An excerpt from my prologue:
Dad was seventy-nine years old. I hadn’t seen my parents for fourteen months. During the past twenty years, since I had moved away, that had been about average.
Late one weekend afternoon, before the onset of that disengagement in 1978, Dad and I were sitting in the television room of my parents’ Manhattan apartment. He had been telling me about his new insurance policy that the family business was paying for. Dad wasn’t the type to sit me down for conversation, so I listened with some awkwardness. His hands caressed the cushioned arms of the French Regency armchair as he spoke. His back was to the window, which framed him in a subdued, hazy light. He seemed self-assured, knowing he would have securities to leave behind. He drifted for a moment; the fingers of his right hand began rubbing the wood of the armrest, where the arm cushion gave way to the bones of the chair. His blue eyes became soft and reflective. After a few seconds, he summed up.
“Ya know, I’m worth more to you dead than alive.”
I was a defining moment. I remained motionless. But something rumbled inside of me, like a ghost, only I had conversation with. Yeah, I know, but that’s how he is.
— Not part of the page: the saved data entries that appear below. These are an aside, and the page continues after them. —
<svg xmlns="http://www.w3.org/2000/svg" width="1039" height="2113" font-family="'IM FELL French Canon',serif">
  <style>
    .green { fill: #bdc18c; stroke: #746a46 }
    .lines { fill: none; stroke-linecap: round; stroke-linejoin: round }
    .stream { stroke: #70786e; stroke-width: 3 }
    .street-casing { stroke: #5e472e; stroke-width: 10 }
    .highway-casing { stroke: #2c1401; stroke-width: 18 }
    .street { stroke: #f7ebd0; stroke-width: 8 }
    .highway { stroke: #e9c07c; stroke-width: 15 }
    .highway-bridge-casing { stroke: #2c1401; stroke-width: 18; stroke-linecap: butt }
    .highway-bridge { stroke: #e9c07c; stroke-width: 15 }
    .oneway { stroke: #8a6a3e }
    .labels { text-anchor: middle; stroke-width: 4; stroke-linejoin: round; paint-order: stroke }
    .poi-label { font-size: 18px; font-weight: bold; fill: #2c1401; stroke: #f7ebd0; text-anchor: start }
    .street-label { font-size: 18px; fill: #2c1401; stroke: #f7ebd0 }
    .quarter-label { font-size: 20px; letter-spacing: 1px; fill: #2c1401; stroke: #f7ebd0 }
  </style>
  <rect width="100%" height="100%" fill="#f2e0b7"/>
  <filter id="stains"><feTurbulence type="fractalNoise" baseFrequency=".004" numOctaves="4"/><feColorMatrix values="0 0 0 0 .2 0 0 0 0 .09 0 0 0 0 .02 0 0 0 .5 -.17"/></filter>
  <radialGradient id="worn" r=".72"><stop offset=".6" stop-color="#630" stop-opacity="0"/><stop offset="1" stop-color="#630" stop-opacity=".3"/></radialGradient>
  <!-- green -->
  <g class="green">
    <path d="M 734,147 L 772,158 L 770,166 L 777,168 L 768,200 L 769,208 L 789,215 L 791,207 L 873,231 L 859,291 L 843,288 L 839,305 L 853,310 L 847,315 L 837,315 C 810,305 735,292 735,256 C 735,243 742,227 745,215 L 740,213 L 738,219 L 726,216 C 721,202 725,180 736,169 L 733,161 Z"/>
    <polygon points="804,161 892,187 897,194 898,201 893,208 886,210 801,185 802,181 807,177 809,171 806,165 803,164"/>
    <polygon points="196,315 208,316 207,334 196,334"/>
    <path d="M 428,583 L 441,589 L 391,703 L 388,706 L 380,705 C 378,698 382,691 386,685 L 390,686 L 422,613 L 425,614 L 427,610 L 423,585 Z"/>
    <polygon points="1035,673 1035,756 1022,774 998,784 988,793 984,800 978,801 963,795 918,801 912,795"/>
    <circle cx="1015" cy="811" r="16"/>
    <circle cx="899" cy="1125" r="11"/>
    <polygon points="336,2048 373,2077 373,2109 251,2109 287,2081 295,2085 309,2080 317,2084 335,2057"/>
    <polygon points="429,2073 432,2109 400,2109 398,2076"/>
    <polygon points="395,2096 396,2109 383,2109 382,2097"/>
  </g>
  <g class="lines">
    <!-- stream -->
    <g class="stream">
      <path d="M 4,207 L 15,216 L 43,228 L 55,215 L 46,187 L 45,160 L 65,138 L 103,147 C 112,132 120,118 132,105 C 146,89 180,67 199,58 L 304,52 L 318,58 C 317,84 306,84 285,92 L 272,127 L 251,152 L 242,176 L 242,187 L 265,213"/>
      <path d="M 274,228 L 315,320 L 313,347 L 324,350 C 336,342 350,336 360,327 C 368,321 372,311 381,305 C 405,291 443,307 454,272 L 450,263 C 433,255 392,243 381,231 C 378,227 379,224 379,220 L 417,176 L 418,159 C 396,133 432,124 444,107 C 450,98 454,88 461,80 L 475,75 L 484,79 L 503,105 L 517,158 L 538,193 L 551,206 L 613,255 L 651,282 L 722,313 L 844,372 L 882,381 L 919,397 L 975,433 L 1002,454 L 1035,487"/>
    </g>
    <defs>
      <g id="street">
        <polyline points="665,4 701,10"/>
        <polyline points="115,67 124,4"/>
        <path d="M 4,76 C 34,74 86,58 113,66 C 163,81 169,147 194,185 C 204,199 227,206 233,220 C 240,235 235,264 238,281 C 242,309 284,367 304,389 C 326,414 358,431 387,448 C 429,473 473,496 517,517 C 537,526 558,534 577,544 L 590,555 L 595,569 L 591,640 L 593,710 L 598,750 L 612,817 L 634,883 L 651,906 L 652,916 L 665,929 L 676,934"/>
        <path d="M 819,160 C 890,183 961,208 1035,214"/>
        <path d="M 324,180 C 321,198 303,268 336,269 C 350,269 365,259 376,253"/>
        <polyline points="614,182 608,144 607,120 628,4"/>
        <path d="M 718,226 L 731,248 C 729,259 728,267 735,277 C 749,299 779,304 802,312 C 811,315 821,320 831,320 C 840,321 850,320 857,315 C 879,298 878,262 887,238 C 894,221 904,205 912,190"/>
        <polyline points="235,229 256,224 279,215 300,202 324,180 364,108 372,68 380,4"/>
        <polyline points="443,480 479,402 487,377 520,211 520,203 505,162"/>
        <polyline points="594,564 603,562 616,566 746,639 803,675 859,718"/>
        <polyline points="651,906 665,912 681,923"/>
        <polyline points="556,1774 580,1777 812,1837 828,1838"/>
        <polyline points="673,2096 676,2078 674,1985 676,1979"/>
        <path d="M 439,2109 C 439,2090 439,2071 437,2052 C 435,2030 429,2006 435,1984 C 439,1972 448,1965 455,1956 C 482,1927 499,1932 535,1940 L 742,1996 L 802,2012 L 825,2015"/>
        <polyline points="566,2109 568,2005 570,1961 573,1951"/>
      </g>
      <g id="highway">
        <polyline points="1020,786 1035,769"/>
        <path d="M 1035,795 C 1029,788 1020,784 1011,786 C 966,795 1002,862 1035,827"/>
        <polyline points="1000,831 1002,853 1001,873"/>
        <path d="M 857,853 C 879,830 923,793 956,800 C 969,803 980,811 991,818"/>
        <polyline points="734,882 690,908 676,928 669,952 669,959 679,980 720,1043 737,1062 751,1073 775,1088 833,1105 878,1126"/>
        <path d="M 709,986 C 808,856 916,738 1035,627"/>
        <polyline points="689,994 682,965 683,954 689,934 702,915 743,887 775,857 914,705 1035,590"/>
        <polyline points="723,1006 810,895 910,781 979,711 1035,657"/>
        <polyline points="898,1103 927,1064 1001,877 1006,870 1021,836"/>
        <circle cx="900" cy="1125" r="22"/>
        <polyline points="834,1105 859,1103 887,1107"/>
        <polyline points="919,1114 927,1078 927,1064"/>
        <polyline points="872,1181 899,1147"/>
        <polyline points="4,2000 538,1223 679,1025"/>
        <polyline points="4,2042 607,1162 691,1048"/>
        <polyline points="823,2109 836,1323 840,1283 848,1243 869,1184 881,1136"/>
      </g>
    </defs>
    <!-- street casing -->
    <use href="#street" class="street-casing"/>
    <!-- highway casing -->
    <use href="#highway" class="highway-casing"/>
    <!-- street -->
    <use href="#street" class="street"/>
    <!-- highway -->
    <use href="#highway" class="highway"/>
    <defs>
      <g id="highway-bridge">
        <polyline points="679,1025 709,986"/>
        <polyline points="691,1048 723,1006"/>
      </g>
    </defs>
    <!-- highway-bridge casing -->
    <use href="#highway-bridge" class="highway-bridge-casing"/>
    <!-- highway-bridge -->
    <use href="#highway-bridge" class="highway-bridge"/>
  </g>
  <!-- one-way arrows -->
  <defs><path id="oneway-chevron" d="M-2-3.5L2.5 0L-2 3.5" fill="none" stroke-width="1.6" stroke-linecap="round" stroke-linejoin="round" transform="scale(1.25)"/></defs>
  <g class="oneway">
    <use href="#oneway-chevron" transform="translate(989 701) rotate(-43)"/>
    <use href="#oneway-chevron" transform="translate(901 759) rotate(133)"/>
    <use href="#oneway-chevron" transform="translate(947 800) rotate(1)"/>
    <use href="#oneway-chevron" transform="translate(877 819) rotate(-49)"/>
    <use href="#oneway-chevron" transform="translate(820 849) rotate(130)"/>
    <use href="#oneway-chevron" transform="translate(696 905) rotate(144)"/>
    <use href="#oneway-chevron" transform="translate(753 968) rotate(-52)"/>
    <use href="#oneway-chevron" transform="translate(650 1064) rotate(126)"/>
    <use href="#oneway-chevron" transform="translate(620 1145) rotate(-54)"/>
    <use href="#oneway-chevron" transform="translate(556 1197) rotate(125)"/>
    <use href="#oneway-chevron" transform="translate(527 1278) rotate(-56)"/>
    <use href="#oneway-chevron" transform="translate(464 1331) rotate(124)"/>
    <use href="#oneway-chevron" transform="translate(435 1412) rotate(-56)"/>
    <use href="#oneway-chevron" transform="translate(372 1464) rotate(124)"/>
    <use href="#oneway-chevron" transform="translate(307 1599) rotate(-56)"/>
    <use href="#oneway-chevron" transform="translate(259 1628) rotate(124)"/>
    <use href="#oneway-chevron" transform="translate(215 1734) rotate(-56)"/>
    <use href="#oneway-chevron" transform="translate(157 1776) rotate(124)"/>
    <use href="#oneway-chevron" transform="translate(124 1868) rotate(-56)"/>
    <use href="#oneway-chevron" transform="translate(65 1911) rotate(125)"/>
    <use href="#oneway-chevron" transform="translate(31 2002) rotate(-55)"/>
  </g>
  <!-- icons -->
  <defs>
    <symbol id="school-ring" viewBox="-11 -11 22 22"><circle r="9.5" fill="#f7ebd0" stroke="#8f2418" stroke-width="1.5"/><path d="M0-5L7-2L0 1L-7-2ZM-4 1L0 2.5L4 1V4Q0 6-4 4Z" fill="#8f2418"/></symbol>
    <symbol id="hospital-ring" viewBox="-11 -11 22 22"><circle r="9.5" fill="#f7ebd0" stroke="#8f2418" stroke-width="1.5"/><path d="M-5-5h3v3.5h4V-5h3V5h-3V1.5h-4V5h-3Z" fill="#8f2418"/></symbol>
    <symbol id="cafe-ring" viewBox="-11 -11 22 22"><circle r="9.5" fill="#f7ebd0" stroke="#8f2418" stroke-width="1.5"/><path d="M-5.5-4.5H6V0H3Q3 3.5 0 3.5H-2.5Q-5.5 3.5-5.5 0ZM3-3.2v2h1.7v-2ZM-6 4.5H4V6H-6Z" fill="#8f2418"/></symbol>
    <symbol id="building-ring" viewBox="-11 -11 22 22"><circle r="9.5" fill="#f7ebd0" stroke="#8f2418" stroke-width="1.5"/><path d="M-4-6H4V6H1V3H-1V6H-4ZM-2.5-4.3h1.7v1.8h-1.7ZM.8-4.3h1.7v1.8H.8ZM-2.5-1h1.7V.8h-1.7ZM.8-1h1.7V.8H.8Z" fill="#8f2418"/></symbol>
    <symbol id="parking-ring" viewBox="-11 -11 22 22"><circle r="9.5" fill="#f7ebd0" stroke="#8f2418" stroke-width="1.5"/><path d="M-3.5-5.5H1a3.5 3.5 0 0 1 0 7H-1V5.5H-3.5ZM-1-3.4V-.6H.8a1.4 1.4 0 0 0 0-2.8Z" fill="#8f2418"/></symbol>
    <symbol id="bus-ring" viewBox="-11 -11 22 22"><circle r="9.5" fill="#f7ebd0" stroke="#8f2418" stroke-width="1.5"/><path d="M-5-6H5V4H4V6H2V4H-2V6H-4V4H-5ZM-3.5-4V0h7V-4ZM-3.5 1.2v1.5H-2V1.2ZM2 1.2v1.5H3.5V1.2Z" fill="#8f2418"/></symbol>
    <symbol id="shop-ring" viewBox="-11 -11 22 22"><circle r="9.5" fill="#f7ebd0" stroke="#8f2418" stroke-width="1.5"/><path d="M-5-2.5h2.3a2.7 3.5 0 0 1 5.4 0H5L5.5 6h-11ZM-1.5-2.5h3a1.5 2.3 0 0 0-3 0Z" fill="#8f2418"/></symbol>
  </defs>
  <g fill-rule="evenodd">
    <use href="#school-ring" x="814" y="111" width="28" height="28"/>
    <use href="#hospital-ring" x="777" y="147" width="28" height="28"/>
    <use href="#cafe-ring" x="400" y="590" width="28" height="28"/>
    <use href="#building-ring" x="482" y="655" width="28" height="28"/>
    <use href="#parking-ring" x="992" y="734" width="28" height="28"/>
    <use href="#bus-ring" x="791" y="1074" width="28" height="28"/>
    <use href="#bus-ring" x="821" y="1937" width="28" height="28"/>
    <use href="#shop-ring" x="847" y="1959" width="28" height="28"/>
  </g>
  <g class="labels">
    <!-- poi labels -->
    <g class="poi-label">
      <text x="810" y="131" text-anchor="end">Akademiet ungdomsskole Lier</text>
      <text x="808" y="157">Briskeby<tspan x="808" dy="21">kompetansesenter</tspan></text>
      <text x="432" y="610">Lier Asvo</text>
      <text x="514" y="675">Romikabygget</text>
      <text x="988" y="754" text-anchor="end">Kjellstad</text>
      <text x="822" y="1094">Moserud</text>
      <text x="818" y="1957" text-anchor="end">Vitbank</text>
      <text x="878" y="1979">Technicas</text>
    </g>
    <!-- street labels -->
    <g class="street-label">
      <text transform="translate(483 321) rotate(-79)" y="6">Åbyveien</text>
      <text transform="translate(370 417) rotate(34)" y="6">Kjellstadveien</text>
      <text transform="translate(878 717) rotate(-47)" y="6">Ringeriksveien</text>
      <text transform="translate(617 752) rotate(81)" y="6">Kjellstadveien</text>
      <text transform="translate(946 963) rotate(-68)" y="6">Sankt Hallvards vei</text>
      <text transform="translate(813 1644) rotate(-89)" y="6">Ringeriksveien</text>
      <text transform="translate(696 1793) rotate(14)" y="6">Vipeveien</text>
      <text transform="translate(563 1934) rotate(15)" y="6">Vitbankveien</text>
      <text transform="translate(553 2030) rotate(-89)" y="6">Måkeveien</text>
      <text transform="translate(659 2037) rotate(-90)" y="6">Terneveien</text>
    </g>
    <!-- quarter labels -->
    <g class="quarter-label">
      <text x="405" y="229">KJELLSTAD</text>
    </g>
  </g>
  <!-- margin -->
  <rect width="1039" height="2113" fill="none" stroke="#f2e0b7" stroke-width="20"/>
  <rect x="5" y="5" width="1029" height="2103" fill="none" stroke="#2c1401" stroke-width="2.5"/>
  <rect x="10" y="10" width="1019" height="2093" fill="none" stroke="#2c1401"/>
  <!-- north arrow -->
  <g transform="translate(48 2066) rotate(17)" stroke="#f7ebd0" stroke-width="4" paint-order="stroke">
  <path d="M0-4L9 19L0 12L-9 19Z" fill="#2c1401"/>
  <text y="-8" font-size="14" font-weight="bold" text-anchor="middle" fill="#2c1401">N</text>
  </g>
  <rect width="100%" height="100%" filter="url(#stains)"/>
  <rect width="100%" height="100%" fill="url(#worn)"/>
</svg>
As a baby-boomer, I was aware of the generation-gap, but knowing isn’t resolving. I couldn’t reconcile money as the currency of love. Other things unsettled me as well. It wasn’t only the void of never feeling accepted by my father. I had needed the engagement of a mentor, someone who could teach me the tools I needed to succeed in my version of life. His footsteps were not mine to follow.
Three years after that disclosure, when he retired, his partners in the family business didn’t extend the insurance policy. To me, this vindicated my vision of life over his. Relationships are our securities, not policies.